Los Angeles,
12
December
2019
|
13:09 PM
America/Los_Angeles

Rabbi Meir Soloveichik, PhD, Speaks at Cedars-Sinai Talmud Dedication

Gift of Complete Set of the Talmud Coincides with Seven-Year Cycle of Daily Jewish Learning

Prominent Orthodox Rabbi Meir Soloveichik, PhD, made a pilgrimage of sorts Tuesday, when he visited Cedars-Sinai for the dedication of a complete set of the Talmud, the Jewish books of law and commentary.

"They told me that if I came, I could hold the tablets," he said.

In a city known more for its movie-making magic than for its holy sites, the tablets Soloveichik is referring to are, of course, movie props. They're the tablets used in Cecil B. DeMille's classic 1956 film, "The Ten Commandments," starring Charlton Heston.

Donated to Cedars-Sinai's predecessor, Mount Sinai Hospital, by DeMille's wife, Constance Adams DeMille, the tablets were on display alongside the colorful new English translation Noé Edition Talmud Bavli, a gift to Cedars-Sinai from Koren Publishers of Jerusalem.

"We're very grateful to Koren Publishers for this gift," said Rabbi Jason Weiner, director of the Spiritual Care department at Cedars-Sinai, "It's an incredible feat to translate the entire Talmud, and this is not just any translation," Weiner said.

The translation uses modern language, along with charts, color photos, historical background information and archeological diagrams to give perspective on the text.

The gift coincides with the Jan. 4 completion of a 7.5-year cycle of daily Talmud study, known as Daf Yomi. During this cycle, scholars study sequentially one page a day of the Talmud. The completion of one cycle and the beginning of another is cause for celebration around the world.

Cedars-Sinai patients and their family members, as well as employees who are participating in Daf Yomi, will have access to the books to continue their

studies while at the hospital.

For Soloveichik, a movie buff, there is a connection between movie-making, art, Jewish life and the study of Jewish law.

"I am obsessed with the Ten Commandments. Not the actual commandments, mostly the movie," Soloveichik joked. "So I was very intrigued at the prospect of coming to Los Angeles to see so sacred an object."

The Cedars-Sinai tablets, and the meticulous research by DeMille's team in recreating them, he said, remind him of a 1658 painting by Dutch artist Rembrandt.

The painting, like DeMille's tablets, shows a level of detailed research and understanding of Judaism unique for its time, according to Soloveichik.

In the biblical story, Moses receives the Ten Commandments from God on Mount Sinai. While Moses is away, some of the people believe that he is dead and begin worshipping a statue of a golden calf, an act explicitly forbidden by the law of the time. When Moses returns and finds them doing this, he throws the tablets angrily to the ground, breaking them. According to the story, he later hand-carves a second set of commandments.

While the Rembrandt painting is often called "Moses Breaking the Tablets of the Law," Soloveichik believes that the tablets depicted are in fact these second tablets, and that the depiction of them as a work of people, rather than the divine, is symbolic.

"Moses himself refashioned the tablets from the stone, and in the process, he refashioned himself, restoring the covenant," Soloveichik said.
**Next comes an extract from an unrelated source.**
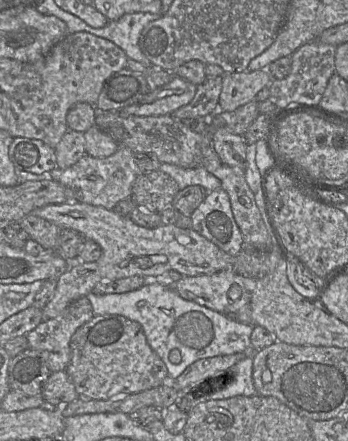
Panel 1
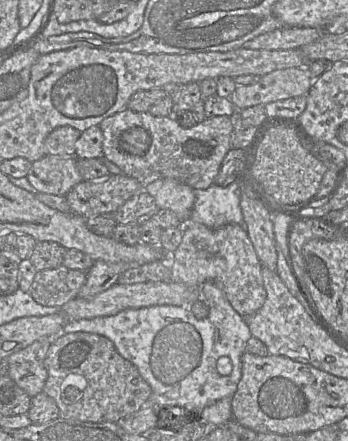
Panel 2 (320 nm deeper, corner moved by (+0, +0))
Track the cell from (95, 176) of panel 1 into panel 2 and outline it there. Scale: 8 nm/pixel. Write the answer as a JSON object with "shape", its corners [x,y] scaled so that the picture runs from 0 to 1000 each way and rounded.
{"shape":[[[129,351],[92,367],[89,385],[75,401],[112,435],[187,444],[239,410],[218,367],[218,356]]]}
This theme of restoring that which has been broken, Soloveichik says, is repeated throughout Jewish Scripture and history. And it's a theme that is sure to resonate with Cedars-Sinai patients, family members and healthcare professionals.

"These second set of tablets embodies something central to our history – the Jewish ability to come back after disaster – to not lose hope after all we had was shattered, to recreate anew what had been destroyed," said Soloveichik.